WHAT THE EXERCISE ASKS: Count the lines of the listing below where "fixes" shows up, and please answer with that number only.

INFORMATION SHOWN:
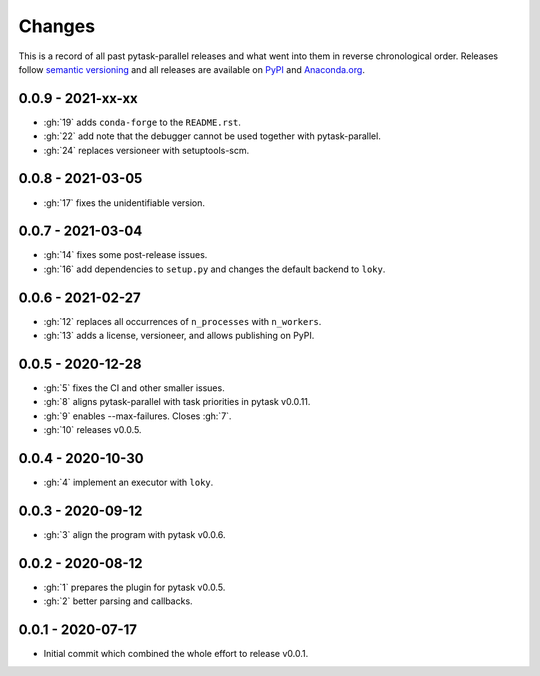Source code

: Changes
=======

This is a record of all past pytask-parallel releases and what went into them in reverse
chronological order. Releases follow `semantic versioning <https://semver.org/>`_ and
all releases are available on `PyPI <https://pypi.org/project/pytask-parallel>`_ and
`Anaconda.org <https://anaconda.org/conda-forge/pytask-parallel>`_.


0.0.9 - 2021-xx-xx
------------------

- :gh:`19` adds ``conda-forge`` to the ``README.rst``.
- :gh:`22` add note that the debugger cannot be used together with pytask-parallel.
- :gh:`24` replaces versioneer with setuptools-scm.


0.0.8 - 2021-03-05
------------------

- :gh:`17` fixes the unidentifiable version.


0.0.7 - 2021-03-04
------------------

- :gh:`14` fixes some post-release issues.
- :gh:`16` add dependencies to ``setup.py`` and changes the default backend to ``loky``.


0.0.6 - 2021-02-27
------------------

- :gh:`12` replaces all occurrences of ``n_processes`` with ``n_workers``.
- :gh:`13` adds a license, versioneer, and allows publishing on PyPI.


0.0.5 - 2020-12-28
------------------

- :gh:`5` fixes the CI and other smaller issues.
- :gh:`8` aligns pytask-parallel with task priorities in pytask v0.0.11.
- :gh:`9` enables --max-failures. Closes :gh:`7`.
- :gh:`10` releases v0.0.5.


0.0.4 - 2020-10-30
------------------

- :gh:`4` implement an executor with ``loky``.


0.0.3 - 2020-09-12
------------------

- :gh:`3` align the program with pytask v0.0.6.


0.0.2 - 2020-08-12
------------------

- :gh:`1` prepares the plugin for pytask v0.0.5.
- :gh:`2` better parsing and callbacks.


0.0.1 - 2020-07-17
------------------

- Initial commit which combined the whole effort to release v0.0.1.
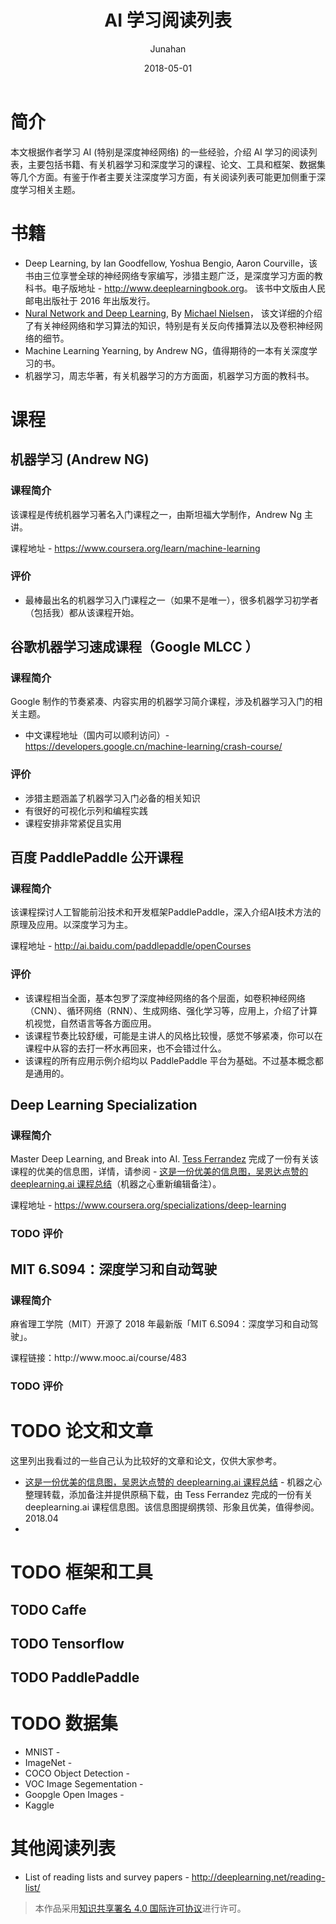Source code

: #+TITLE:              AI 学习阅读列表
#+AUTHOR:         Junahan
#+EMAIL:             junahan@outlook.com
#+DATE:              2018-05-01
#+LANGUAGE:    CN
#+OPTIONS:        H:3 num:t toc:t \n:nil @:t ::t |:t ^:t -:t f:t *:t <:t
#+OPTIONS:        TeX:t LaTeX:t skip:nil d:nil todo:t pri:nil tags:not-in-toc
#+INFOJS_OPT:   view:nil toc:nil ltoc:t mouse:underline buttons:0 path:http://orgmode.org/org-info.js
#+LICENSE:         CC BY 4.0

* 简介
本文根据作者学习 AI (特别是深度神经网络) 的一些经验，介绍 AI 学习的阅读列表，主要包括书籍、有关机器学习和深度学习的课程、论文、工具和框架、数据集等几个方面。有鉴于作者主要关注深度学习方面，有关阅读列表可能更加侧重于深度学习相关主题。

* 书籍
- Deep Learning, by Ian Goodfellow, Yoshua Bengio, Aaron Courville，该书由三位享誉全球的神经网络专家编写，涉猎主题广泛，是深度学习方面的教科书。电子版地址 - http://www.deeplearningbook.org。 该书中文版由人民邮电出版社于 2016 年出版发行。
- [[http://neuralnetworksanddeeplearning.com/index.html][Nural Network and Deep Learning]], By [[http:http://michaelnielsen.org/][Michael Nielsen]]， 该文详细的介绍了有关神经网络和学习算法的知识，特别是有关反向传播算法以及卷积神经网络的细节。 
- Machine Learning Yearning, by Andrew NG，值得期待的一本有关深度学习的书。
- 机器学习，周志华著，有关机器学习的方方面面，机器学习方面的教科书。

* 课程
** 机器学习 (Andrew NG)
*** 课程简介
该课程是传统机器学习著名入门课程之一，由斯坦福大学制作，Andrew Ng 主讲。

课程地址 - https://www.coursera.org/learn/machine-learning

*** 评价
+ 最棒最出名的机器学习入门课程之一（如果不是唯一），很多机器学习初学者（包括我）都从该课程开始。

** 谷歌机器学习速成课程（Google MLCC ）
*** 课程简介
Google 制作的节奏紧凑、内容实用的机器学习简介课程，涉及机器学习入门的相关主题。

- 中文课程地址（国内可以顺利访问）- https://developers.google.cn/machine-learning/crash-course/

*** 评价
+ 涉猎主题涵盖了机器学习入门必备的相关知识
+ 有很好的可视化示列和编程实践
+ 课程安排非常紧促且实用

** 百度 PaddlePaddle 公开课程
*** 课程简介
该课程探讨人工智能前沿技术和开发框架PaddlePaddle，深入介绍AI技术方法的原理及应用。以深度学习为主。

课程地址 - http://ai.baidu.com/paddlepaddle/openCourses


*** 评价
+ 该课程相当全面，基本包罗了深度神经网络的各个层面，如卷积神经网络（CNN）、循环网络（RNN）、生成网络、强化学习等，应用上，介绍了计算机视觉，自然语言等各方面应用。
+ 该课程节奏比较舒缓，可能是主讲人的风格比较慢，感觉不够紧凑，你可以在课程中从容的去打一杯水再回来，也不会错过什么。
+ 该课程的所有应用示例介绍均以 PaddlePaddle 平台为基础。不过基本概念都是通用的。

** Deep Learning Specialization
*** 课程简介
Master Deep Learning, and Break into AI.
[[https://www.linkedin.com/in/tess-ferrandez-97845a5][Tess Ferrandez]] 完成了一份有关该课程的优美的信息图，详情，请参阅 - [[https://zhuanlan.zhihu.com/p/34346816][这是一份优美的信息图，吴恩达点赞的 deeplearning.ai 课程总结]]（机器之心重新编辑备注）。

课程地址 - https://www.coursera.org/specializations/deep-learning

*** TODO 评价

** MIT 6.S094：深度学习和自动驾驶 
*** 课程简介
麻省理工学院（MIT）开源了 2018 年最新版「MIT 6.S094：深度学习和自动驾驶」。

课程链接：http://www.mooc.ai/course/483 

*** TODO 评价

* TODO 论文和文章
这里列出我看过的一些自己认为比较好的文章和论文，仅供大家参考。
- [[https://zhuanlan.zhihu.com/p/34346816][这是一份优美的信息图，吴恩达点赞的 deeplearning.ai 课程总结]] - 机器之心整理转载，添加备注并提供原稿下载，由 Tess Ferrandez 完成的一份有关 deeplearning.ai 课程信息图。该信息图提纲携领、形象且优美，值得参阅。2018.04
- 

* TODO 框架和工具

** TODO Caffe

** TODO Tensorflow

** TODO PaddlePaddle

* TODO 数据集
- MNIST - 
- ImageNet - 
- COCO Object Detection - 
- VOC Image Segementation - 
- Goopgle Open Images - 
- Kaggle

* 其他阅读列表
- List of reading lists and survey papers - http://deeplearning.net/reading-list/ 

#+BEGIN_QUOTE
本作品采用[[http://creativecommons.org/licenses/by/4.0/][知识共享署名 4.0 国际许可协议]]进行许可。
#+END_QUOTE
...
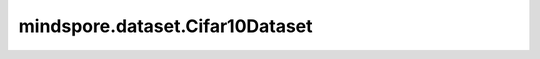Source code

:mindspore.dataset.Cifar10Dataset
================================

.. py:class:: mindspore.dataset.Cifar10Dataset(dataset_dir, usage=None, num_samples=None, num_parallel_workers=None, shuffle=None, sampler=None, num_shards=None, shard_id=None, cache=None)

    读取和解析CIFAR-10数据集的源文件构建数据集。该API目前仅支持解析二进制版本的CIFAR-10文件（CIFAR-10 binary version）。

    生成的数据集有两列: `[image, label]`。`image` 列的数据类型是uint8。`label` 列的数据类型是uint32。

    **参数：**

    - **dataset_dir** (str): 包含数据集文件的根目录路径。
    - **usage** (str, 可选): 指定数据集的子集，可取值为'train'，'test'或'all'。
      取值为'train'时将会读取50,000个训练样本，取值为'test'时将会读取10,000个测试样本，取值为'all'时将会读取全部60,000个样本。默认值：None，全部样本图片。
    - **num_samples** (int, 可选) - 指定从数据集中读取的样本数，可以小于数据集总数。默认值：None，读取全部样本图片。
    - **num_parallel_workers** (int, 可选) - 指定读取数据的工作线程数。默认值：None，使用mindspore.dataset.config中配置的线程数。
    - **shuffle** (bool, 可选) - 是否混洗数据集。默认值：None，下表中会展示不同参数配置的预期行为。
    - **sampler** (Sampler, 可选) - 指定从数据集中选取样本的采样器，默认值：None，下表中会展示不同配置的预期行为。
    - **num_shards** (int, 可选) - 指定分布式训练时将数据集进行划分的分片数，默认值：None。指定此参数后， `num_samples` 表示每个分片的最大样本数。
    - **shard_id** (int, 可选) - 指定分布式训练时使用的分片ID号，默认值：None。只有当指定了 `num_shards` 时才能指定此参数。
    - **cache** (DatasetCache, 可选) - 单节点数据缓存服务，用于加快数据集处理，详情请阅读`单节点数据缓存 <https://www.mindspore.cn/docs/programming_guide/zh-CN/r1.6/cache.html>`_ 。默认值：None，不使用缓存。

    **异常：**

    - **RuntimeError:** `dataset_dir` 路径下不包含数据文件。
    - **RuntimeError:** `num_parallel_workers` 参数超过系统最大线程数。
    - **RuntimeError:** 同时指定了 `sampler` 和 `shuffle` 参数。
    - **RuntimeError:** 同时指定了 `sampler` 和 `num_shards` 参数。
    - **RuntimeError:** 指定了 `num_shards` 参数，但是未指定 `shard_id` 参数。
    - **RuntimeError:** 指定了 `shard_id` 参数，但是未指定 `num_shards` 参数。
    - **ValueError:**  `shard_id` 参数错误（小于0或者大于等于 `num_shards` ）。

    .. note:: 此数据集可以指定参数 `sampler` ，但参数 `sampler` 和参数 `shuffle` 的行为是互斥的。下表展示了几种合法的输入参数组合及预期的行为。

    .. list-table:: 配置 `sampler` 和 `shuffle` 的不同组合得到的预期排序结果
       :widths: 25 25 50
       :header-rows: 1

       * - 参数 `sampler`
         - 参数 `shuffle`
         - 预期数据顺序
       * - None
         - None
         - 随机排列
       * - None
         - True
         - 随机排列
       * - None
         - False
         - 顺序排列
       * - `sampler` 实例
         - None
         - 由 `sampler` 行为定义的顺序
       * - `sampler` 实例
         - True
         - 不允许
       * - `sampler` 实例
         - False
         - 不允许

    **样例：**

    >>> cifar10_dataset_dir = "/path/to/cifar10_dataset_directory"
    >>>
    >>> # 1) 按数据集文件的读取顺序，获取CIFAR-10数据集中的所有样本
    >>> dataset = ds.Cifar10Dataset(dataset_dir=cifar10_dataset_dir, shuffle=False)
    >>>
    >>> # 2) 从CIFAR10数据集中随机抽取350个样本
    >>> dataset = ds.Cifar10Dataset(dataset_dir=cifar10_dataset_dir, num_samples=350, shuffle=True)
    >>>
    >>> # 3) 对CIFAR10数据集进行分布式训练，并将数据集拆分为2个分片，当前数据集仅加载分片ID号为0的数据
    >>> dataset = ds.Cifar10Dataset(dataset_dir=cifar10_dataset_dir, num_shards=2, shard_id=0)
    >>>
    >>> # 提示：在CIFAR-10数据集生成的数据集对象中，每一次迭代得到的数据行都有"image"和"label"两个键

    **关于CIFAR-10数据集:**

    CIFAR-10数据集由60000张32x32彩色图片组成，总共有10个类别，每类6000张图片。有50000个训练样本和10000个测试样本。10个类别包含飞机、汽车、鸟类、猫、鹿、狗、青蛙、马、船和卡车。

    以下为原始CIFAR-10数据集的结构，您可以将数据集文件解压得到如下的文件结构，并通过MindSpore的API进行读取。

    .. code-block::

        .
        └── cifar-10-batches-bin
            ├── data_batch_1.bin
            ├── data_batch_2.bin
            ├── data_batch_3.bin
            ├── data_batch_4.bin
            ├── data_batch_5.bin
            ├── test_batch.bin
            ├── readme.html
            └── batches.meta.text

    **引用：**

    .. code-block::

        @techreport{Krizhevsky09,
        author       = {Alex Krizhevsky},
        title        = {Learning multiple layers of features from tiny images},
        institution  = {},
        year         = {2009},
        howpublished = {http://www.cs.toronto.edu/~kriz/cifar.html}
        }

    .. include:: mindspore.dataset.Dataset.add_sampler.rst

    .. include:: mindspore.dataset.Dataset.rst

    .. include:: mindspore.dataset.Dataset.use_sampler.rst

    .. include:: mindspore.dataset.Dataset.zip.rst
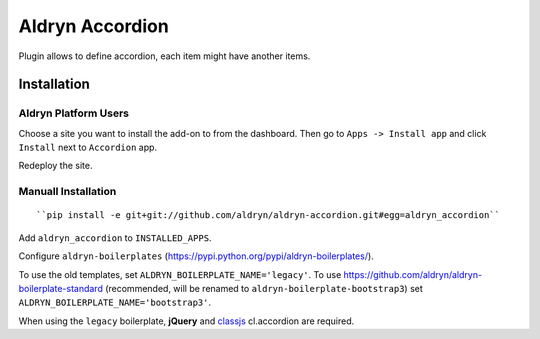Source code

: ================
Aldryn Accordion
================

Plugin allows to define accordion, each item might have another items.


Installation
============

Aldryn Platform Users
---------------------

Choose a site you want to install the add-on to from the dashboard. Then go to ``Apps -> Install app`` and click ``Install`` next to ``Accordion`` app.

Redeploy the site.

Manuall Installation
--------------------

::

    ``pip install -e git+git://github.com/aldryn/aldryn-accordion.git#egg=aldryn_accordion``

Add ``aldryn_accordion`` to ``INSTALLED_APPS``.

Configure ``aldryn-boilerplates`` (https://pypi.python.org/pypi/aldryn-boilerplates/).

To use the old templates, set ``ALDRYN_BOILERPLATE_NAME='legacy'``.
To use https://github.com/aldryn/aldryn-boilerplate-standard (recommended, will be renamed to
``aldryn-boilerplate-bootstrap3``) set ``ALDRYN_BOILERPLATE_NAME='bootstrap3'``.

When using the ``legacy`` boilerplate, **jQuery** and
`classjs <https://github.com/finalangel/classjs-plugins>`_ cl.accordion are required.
...
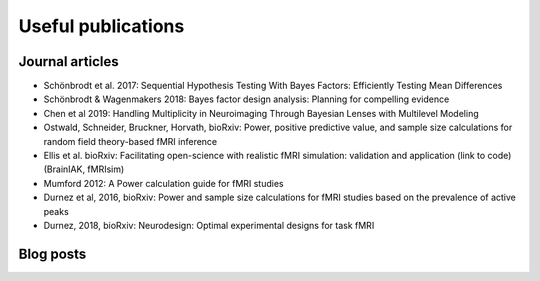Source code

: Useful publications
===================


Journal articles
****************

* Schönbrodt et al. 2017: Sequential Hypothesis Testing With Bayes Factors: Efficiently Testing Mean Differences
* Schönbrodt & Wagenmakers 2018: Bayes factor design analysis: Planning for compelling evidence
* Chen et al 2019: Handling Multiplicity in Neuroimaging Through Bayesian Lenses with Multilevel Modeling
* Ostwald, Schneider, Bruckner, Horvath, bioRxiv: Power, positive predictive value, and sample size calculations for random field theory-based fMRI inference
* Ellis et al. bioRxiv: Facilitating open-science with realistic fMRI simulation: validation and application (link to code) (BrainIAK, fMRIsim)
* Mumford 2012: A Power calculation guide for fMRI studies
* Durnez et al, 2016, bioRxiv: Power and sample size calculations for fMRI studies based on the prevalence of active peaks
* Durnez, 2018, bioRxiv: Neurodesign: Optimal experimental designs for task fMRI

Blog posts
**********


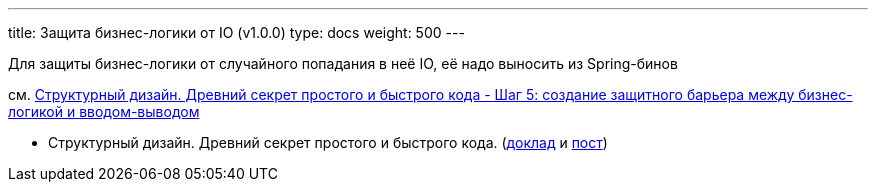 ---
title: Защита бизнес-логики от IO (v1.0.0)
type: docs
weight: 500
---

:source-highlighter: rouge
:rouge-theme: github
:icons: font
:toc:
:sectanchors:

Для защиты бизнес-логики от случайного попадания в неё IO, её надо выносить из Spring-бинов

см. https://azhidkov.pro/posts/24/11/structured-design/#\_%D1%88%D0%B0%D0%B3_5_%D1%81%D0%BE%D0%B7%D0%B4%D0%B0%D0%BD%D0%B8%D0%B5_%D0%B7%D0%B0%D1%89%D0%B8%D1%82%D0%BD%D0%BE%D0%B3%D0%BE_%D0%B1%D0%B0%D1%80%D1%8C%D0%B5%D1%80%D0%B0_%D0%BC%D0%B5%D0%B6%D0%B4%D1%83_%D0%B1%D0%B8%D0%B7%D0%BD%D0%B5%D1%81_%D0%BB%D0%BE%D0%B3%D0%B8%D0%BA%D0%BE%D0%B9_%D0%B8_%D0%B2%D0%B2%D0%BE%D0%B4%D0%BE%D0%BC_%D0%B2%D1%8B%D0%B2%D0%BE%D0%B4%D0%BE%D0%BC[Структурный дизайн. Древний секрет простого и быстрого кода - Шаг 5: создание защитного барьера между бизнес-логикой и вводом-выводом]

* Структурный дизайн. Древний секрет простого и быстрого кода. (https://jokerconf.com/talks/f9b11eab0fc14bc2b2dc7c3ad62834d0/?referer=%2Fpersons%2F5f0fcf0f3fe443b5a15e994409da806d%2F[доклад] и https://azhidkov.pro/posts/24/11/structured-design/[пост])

ANSWER AREA: 3